Problem to solve
Output range, inclusive: from the line containing "1: (196, 173)" to the line containing "19: (360, 216)". Restate those lines from the data below word for word and only those.

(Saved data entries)
* * *
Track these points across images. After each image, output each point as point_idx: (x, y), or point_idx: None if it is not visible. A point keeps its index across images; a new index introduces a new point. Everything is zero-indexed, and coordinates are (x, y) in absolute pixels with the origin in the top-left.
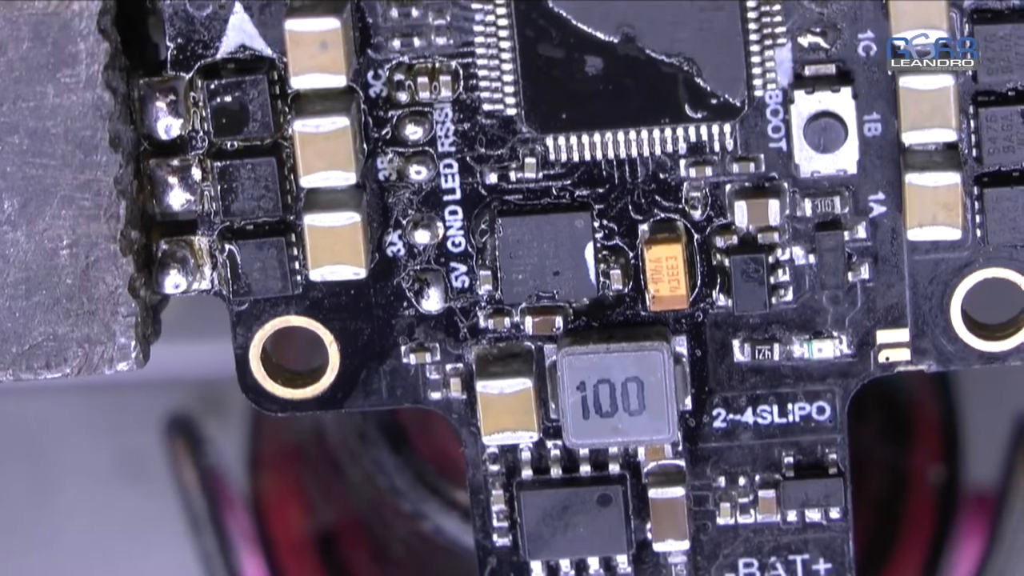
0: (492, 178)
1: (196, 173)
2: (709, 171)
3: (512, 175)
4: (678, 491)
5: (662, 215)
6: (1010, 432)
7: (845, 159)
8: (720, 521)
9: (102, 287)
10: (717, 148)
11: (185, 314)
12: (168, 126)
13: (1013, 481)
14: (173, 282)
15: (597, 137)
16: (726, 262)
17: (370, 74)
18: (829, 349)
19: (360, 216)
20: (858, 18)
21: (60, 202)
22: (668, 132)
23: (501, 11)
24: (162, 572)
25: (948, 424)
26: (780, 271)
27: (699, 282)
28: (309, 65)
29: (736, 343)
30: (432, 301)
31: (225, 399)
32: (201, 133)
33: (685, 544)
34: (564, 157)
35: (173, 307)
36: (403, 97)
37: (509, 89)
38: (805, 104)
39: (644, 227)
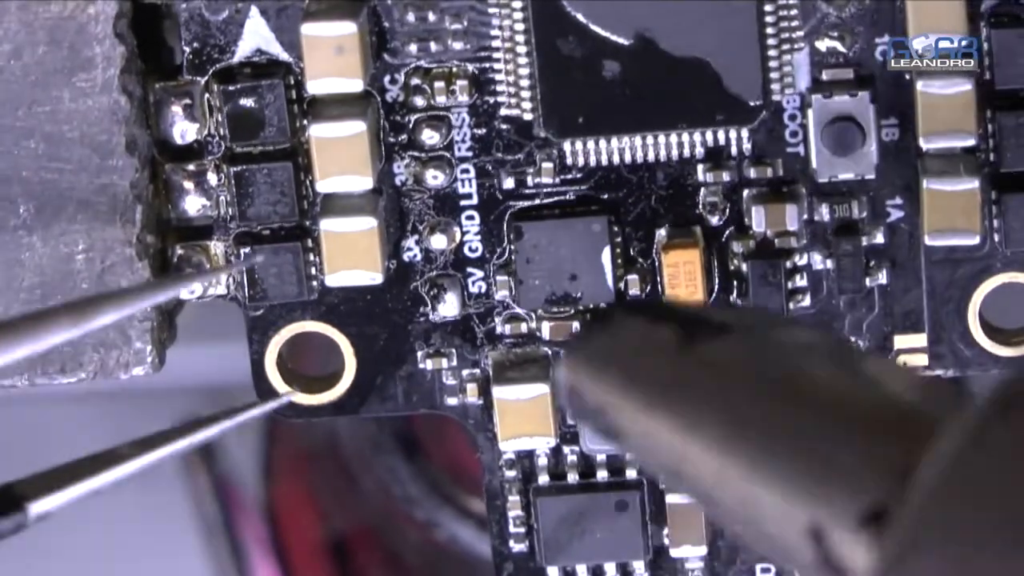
0: (509, 183)
1: (212, 178)
2: (726, 175)
3: (529, 180)
4: None
5: (680, 219)
6: None
7: (863, 164)
8: None
9: None
10: (734, 152)
11: (200, 319)
12: (184, 131)
13: None
14: (189, 287)
15: (614, 142)
16: (744, 267)
17: (387, 78)
18: None
19: (376, 221)
20: (876, 22)
21: (76, 207)
22: (685, 136)
23: (518, 15)
24: None
25: None
26: (798, 276)
27: (716, 287)
28: (325, 69)
29: None
30: (449, 306)
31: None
32: (217, 138)
33: (703, 549)
34: (581, 161)
35: (188, 312)
36: (420, 102)
37: (526, 94)
38: (823, 108)
39: (661, 231)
* * *
Solution
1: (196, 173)
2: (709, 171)
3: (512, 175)
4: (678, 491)
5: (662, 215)
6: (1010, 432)
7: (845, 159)
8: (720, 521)
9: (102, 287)
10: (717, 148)
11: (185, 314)
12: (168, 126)
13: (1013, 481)
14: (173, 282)
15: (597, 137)
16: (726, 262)
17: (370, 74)
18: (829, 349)
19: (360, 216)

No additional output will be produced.